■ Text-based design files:
※
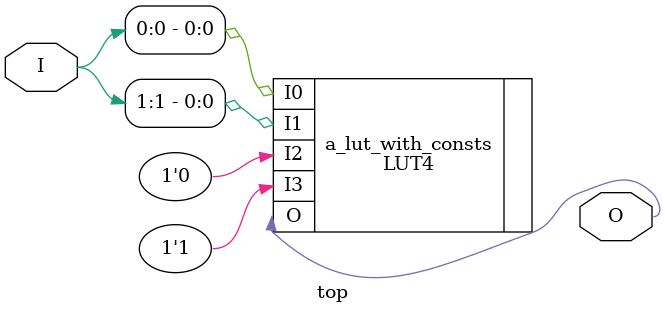
<source format=v>
module top(
  input  wire [1:0] I,
  output wire O
);

  LUT4 #(.INIT(0)) a_lut_with_consts (
    .I0(I[0]),
    .I1(I[1]),
    .I2(1'b0),
    .I3(1'b1),
    .O(O)
  );

endmodule

</source>
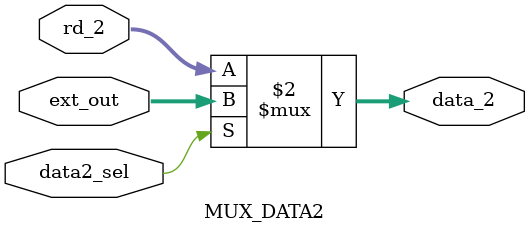
<source format=v>
`timescale 1ns / 1ps

module MUX_EXT(
    input [31:0] unsign_imme,
    input [31:0] sign_imme,
    input [31:0] imme_tohigh,
    input [1:0] ext_sel,
    output [31:0] data2_imme
    );
    
    assign data2_imme = ext_sel==0? unsign_imme:
                        ext_sel==1? sign_imme:
                        imme_tohigh;
endmodule

module MUX_DATA1(
    input [31:0] rd_1,
    input [4:0] sa,
    input data1_sel,
    output [31:0] data_1
    );
    
    assign data_1 = data1_sel==0? rd_1: {27'd0,sa};
    
endmodule

module MUX_DATA2(
        input [31:0] rd_2,
        input [31:0] ext_out,
        input data2_sel,
        output [31:0] data_2
    );
    
    assign data_2 = data2_sel==0? rd_2 : ext_out;
    
endmodule
</source>
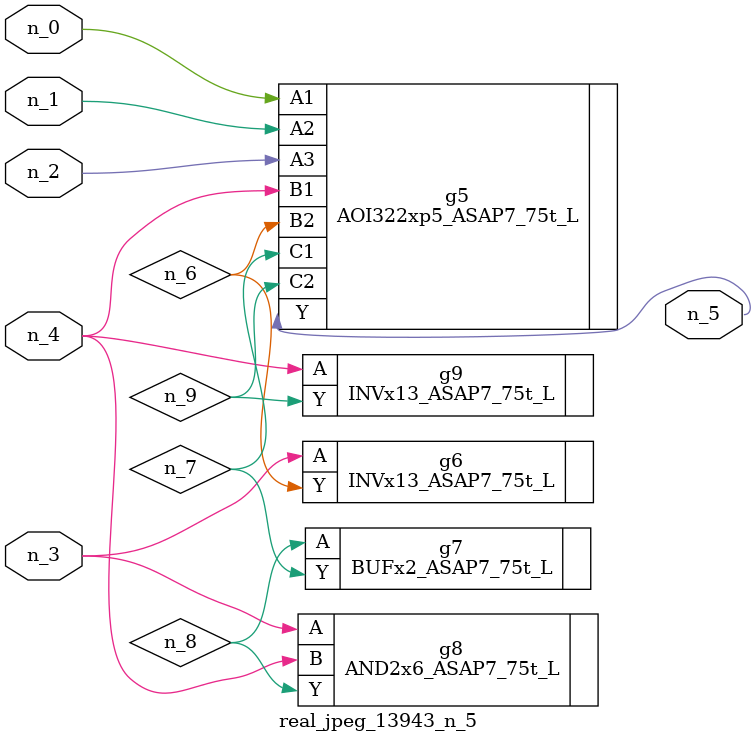
<source format=v>
module real_jpeg_13943_n_5 (n_4, n_0, n_1, n_2, n_3, n_5);

input n_4;
input n_0;
input n_1;
input n_2;
input n_3;

output n_5;

wire n_8;
wire n_6;
wire n_7;
wire n_9;

AOI322xp5_ASAP7_75t_L g5 ( 
.A1(n_0),
.A2(n_1),
.A3(n_2),
.B1(n_4),
.B2(n_6),
.C1(n_7),
.C2(n_9),
.Y(n_5)
);

INVx13_ASAP7_75t_L g6 ( 
.A(n_3),
.Y(n_6)
);

AND2x6_ASAP7_75t_L g8 ( 
.A(n_3),
.B(n_4),
.Y(n_8)
);

INVx13_ASAP7_75t_L g9 ( 
.A(n_4),
.Y(n_9)
);

BUFx2_ASAP7_75t_L g7 ( 
.A(n_8),
.Y(n_7)
);


endmodule
</source>
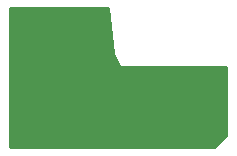
<source format=gbr>
%TF.GenerationSoftware,KiCad,Pcbnew,7.0.5*%
%TF.CreationDate,2026-01-01T21:50:29-06:00*%
%TF.ProjectId,Lora58thsStubShunt,4c6f7261-3538-4746-9873-537475625368,rev?*%
%TF.SameCoordinates,Original*%
%TF.FileFunction,Copper,L2,Bot*%
%TF.FilePolarity,Positive*%
%FSLAX46Y46*%
G04 Gerber Fmt 4.6, Leading zero omitted, Abs format (unit mm)*
G04 Created by KiCad (PCBNEW 7.0.5) date 2026-01-01 21:50:29*
%MOMM*%
%LPD*%
G01*
G04 APERTURE LIST*
%TA.AperFunction,SMDPad,CuDef*%
%ADD10R,5.080000X2.420000*%
%TD*%
%TA.AperFunction,SMDPad,CuDef*%
%ADD11R,0.950000X0.460000*%
%TD*%
%TA.AperFunction,ComponentPad*%
%ADD12C,0.970000*%
%TD*%
%TA.AperFunction,ViaPad*%
%ADD13C,0.600000*%
%TD*%
G04 APERTURE END LIST*
D10*
%TO.P,J1,2,Ext*%
%TO.N,GND*%
X81780000Y-78620000D03*
X81780000Y-87380000D03*
D11*
X84770000Y-78620000D03*
X84770000Y-87380000D03*
D12*
X85220000Y-78620000D03*
X85220000Y-87380000D03*
%TD*%
D13*
%TO.N,GND*%
X86500000Y-88500000D03*
X88500000Y-85425000D03*
X93375000Y-88475000D03*
X85525000Y-85600000D03*
X95450000Y-85475000D03*
X94500000Y-87000000D03*
X91375000Y-85450000D03*
X93250000Y-85450000D03*
X89500000Y-88500000D03*
X87000000Y-85425000D03*
X89750000Y-85450000D03*
X96000000Y-88500000D03*
X91500000Y-88500000D03*
X96775000Y-86675000D03*
%TD*%
%TA.AperFunction,Conductor*%
%TO.N,GND*%
G36*
X87457574Y-77019685D02*
G01*
X87503329Y-77072489D01*
X87513577Y-77108620D01*
X87999998Y-80999995D01*
X88000000Y-81000000D01*
X88499998Y-81999998D01*
X88499999Y-81999999D01*
X88500000Y-82000000D01*
X97376000Y-82000000D01*
X97443039Y-82019685D01*
X97488794Y-82072489D01*
X97500000Y-82124000D01*
X97500000Y-84474115D01*
X97499443Y-84476926D01*
X97499476Y-84524616D01*
X97499471Y-84524616D01*
X97499500Y-84524759D01*
X97499500Y-87949138D01*
X97479815Y-88016177D01*
X97463181Y-88036819D01*
X96536819Y-88963181D01*
X96475496Y-88996666D01*
X96449138Y-88999500D01*
X79124500Y-88999500D01*
X79057461Y-88979815D01*
X79011706Y-88927011D01*
X79000500Y-88875500D01*
X79000500Y-77124000D01*
X79020185Y-77056961D01*
X79072989Y-77011206D01*
X79124500Y-77000000D01*
X87390535Y-77000000D01*
X87457574Y-77019685D01*
G37*
%TD.AperFunction*%
%TD*%
M02*

</source>
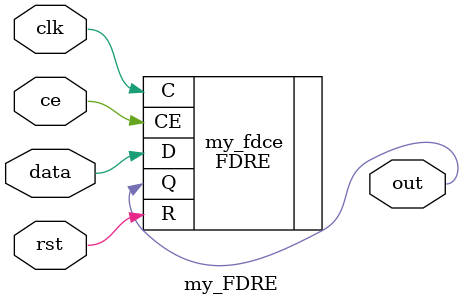
<source format=sv>
module my_FDRE(
  input  logic data,
  input  logic clk,
  input  logic ce,
  input  logic rst,
  output logic out
);

  FDRE my_fdce (
    .Q(out),
    .C(clk),
    .CE(ce),
    .R(rst),
    .D(data)
  );


endmodule

</source>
※
■ What to produce:
Return a copy of every line in the records that includes the string "APERTURE".

■ Answer below:
G04 APERTURE LIST*
G04 APERTURE END LIST*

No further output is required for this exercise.